Clustering by Mining Density Distributions and Splitting Manifold Structure
Zhichang Xu, Zhiguo Long, Hua Meng
TL;DR
This paper tackles the scalability and robustness of spectral clustering on structurally complex data by replacing granular-ball micro-clusters with locally derived pseudo-clusters built from density estimates. It introduces a manifold-curvature guided splitting rule to produce more convex sub-clusters, enabling a simple Euclidean-based similarity between pseudo-clusters and reducing reliance on global shapes. The approach, MDMSC, combines three stages—constructing pseudo-clusters via density peaks, curvature-based splitting, and spectral clustering on pseudo-clusters—achieving superior adaptability and accuracy across synthetic and real datasets, with favorable running times in many cases.
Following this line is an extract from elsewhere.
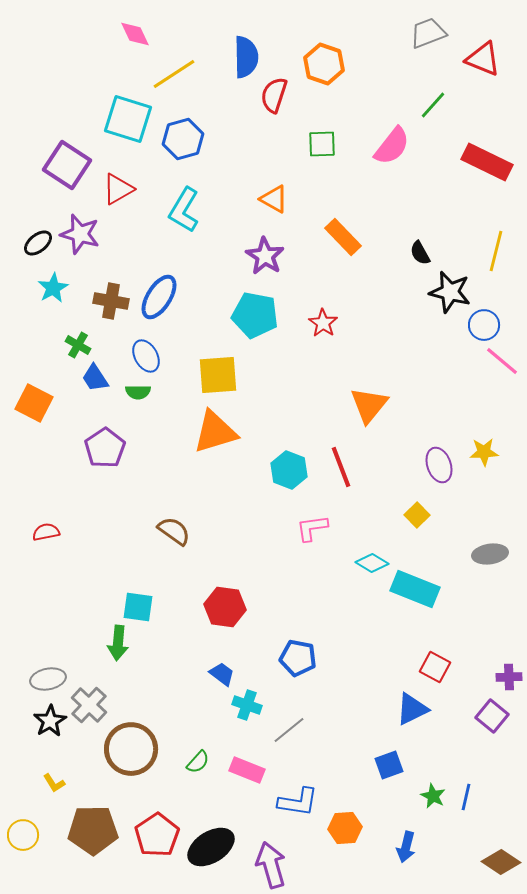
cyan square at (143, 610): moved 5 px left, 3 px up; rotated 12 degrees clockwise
The work demonstrates that incorporating local structure and manifold-aware splitting yields practical improvements for large-scale clustering tasks and offers avenues for parallelization and adaptive hyperparameter tuning.
Abstract
Spectral clustering requires the time-consuming decomposition of the Laplacian matrix of the similarity graph, thus limiting its applicability to large datasets. To improve the efficiency of spectral clustering, a top-down approach was recently proposed, which first divides the data into several micro-clusters (granular-balls), then splits these micro-clusters when they are not ``compact'', and finally uses these micro-clusters as nodes to construct a similarity graph for more efficient spectral clustering. However, this top-down approach is challenging to adapt to unevenly distributed or structurally complex data. This is because constructing micro-clusters as a rough ball struggles to capture the shape and structure of data in a local range, and the simplistic splitting rule that solely targets ``compactness'' is susceptible to noise and variations in data density and leads to micro-clusters with varying shapes, making it challenging to accurately measure the similarity between them. To resolve these issues and improve spectral clustering, this paper first proposes to start from local structures to obtain micro-clusters, such that the complex structural information inside local neighborhoods is well captured by them. Moreover, by noting that Euclidean distance is more suitable for convex sets, this paper further proposes a data splitting rule that couples local density and data manifold structures, so that the similarities of the obtained micro-clusters can be easily characterized. A novel similarity measure between micro-clusters is then proposed for the final spectral clustering. A series of experiments based on synthetic and real-world datasets demonstrate that the proposed method has better adaptability to structurally complex data than granular-ball based methods.